• [本文抜粋]:

————————

エステーは、グループ会社のエステーマイコールのカイロ等の温熱技術を生かし、出前や宅配時の食品をより温かい状態で届ける新たな温熱事業を展開するため、高い温度を持続して保温するフードデリバリー専用の温熱シート「HEAToGo(ヒートゥーゴー)」と「専用パッド」を、宅配用の保温バッグをメインとする保温製品全般を手掛ける大手のオルセンと共同開発した。現状において、カイロ技術による温熱シートを使用したテリバリー食品の保温は存在しておらず、エステーにとって新たな市場、分野への参入となる。

「HEAToGo」は事業者向けブランドであるエステーPROを通じて、「専用パッド」はオルセンが、フードデリバリー、出前サービス業に向けて10月下旬から順次、販売を開始する。これにより、成長著しい出前・宅配サービス業における品質の向上を支援し、飲食店、デリバリー利用者の満足度を高める狙いだ。初年度売上目標を2億円、今後、海外にも展開し、中期目標として10億円程度を目指す考えを示している。

フードデリバリー専用の温熱シート「HEAToGo」(上)と「専用パッド」(下)

フードデリバリー業は、年2桁成長を続けており、昨今の新型コロナウイルスの影響でさらに伸長している。同業界では、“早く届ける”“温かいまま届ける”といった命題があり、この内“温かいまま届ける”ことをエステーの温熱技術でもって、これまでの電気的な保温方法よりも、より簡単、便利、低コストで、しっかりと保温しながらデリバリーが可能になる。

「HEAToGo」を「専用パッド」で使用した疑似食品(85度)の温度変化試験では、配達時間の目安である20分後で75度、30分後でも70度以上を維持できる。持続時間は、およそ8~10時間(使用状況や環境により異なる)。「HEAToGo」のサイズは13センチメートル×9.5で、「専用パッド」に2個を装着し配達用バッグに入れるだけで、手間をかけずにデリバリーする食品をより温かい状態で届けることができる。

なお現在、宅配寿司「銀のさら」、宅配御膳「釜寅」等、宅配チェーンを全国に738店舗展開するライドオンエクスプレスホールディングス、カジュアルイタリアン・ピッツァデリバリーの「サルヴァトーレ クオモ」等を運営するワイズテーブルコーポレーション、国内大手チェーン店から個人経営の飲食店まで、幅広いラインナップの3万6000店舗が加盟するデリバリーアプリを運営するmenu(メニュー)などで採用が予定されている。

————————

• [提供データ]:

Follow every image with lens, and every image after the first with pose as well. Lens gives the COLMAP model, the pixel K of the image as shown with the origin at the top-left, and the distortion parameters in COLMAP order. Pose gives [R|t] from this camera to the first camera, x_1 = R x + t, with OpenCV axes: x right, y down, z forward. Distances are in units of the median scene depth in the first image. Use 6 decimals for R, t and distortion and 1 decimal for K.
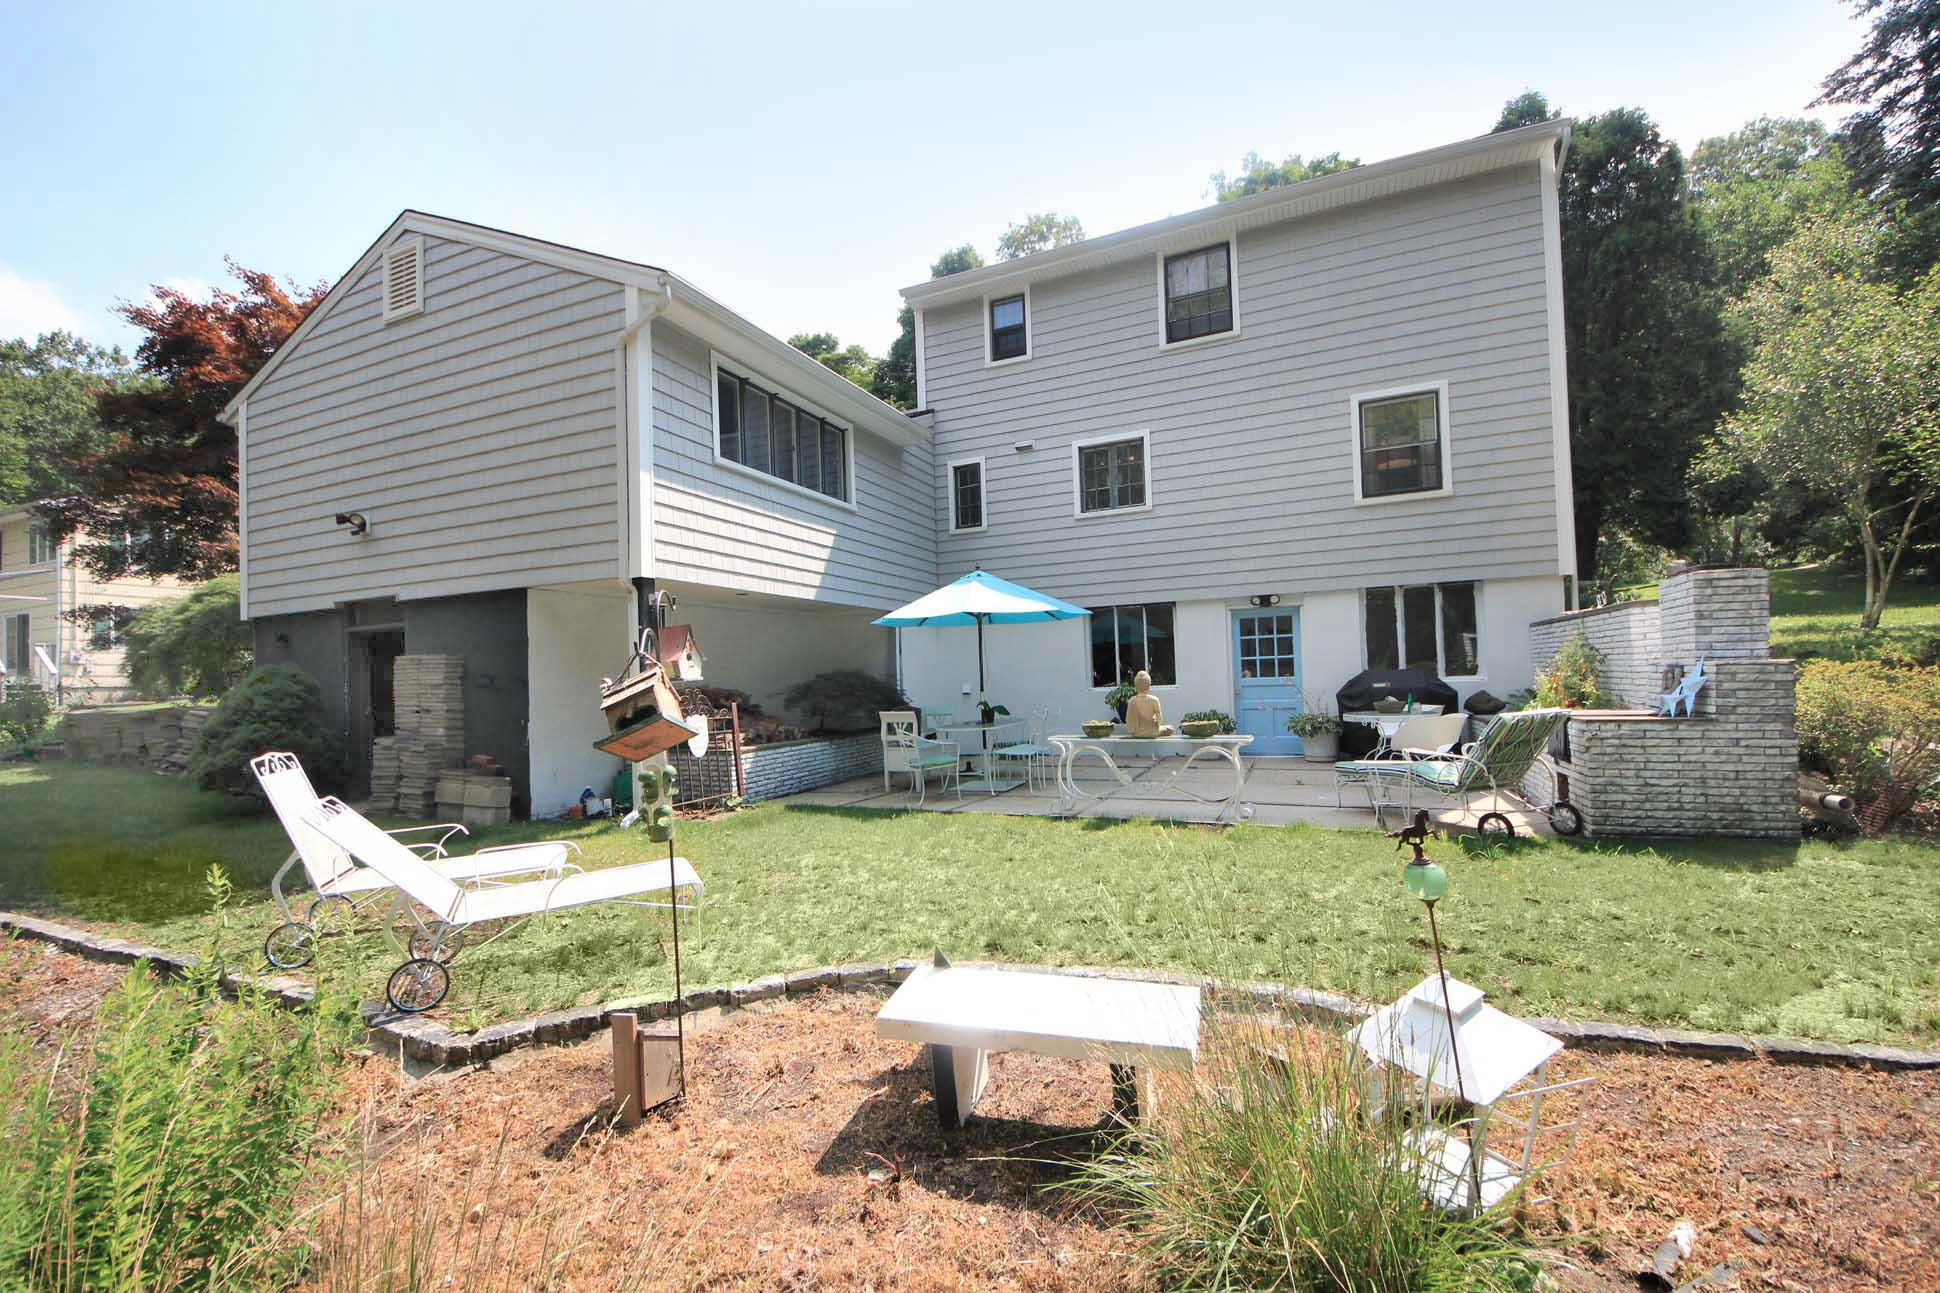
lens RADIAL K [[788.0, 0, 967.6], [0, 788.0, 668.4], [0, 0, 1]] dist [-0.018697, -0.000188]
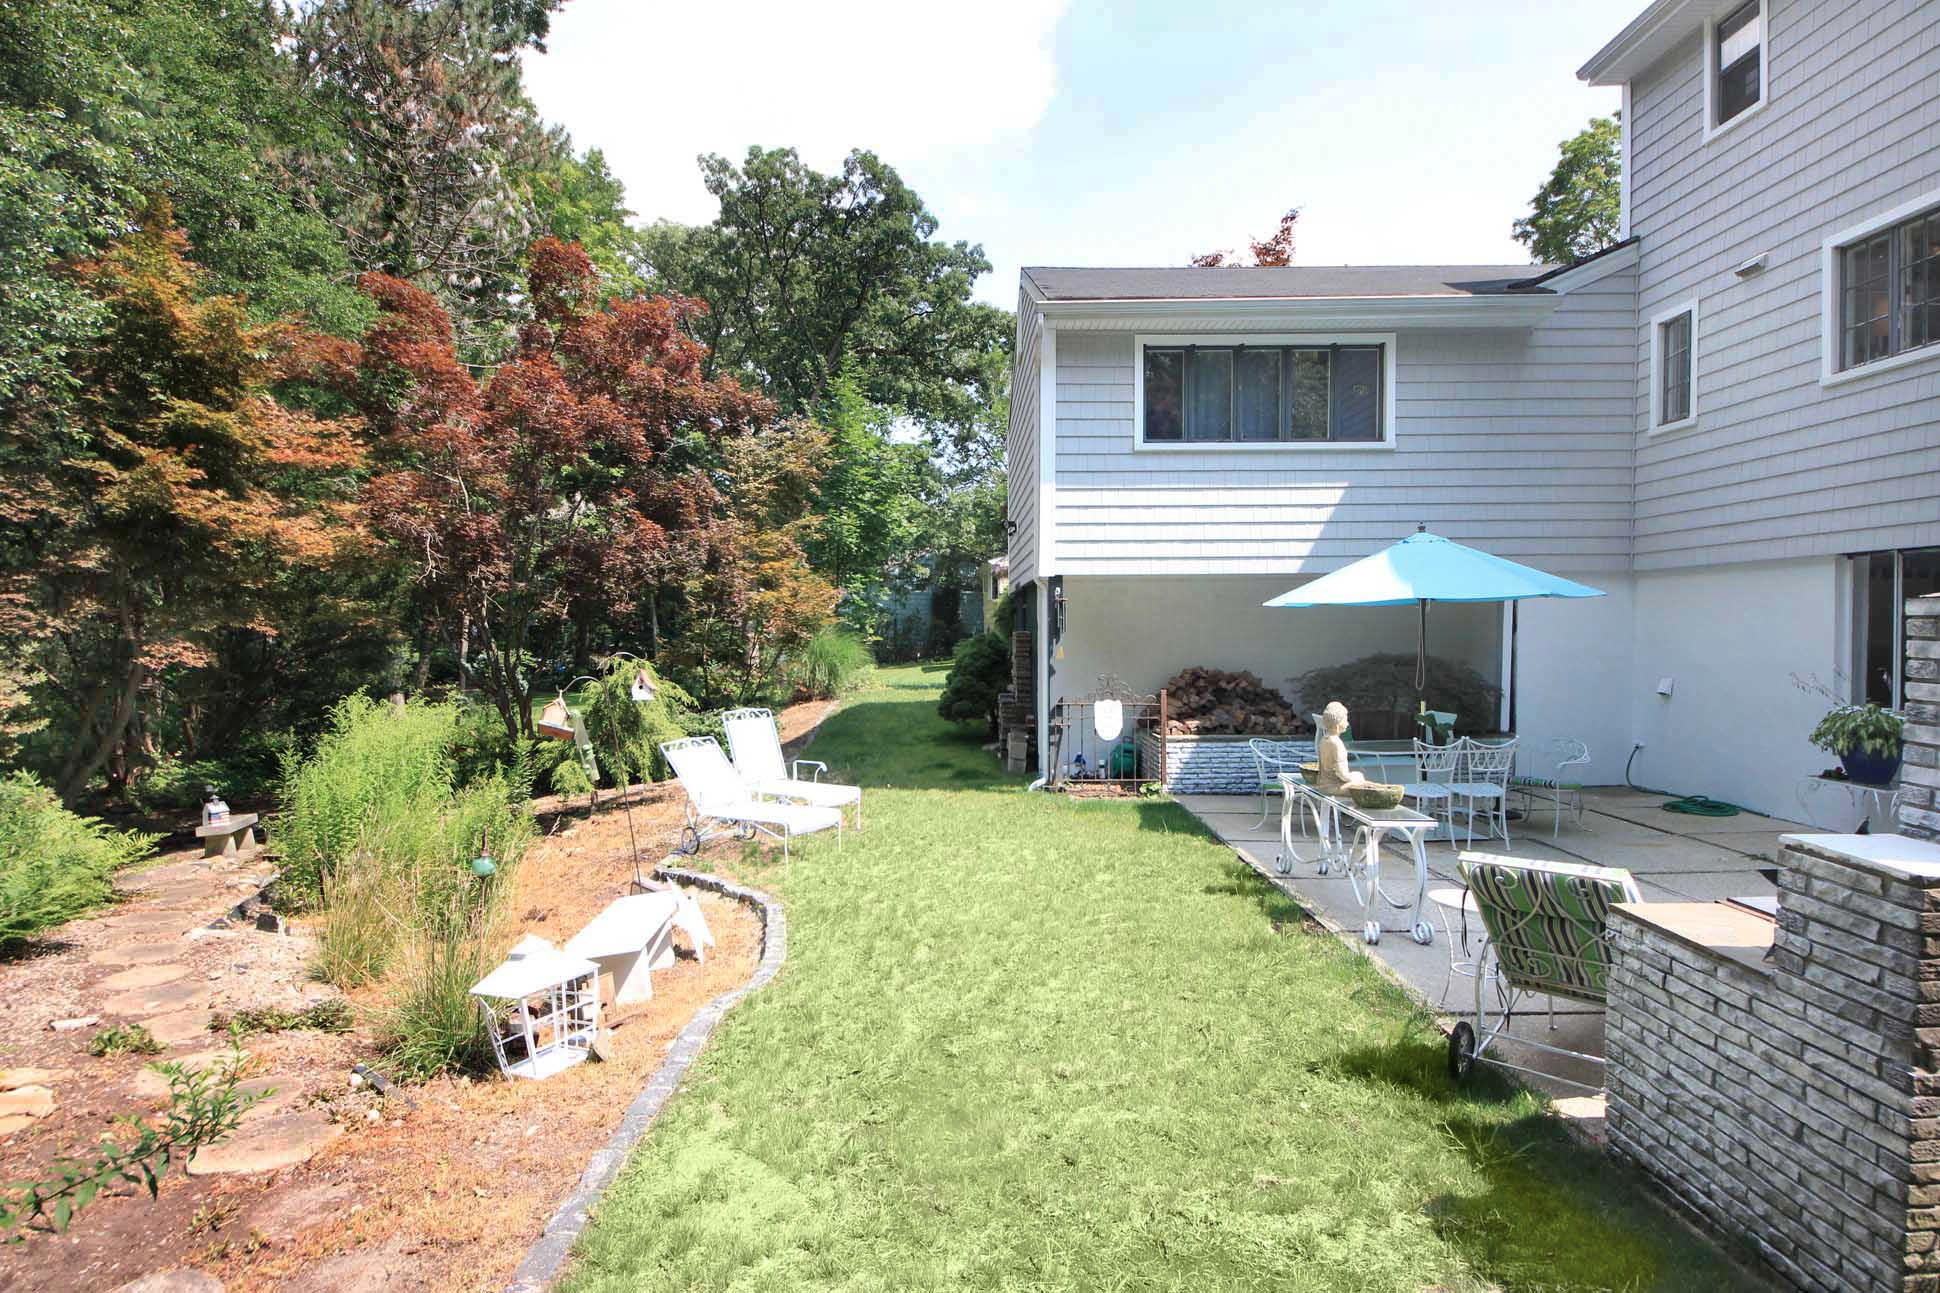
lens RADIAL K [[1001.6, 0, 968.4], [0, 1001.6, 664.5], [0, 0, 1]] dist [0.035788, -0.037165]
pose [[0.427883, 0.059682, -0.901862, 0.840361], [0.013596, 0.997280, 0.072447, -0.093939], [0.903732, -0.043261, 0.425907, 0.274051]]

————————

• [問題]:
1: 温熱シートの記事で、採用が予定されているとされる運営会社の名前をすべて挙げてください。
2: 温熱シートの記事の「フードデリバリー業は、年2桁」で始まり「い状態で届けることができる。」で終わる部分を、「専用パッド」を「保温パッド」に入れ替えて書き出してください。
データの各行は、本文とは別の資料です。

• [解答]:
1: ライドオンエクスプレスホールディングス、ワイズテーブルコーポレーション、menu(メニュー)

2:
フードデリバリー業は、年2桁成長を続けており、昨今の新型コロナウイルスの影響でさらに伸長している。同業界では、“早く届ける”“温かいまま届ける”といった命題があり、この内“温かいまま届ける”ことをエステーの温熱技術でもって、これまでの電気的な保温方法よりも、より簡単、便利、低コストで、しっかりと保温しながらデリバリーが可能になる。

「HEAToGo」を「保温パッド」で使用した疑似食品(85度)の温度変化試験では、配達時間の目安である20分後で75度、30分後でも70度以上を維持できる。持続時間は、およそ8~10時間(使用状況や環境により異なる)。「HEAToGo」のサイズは13センチメートル×9.5で、「保温パッド」に2個を装着し配達用バッグに入れるだけで、手間をかけずにデリバリーする食品をより温かい状態で届けることができる。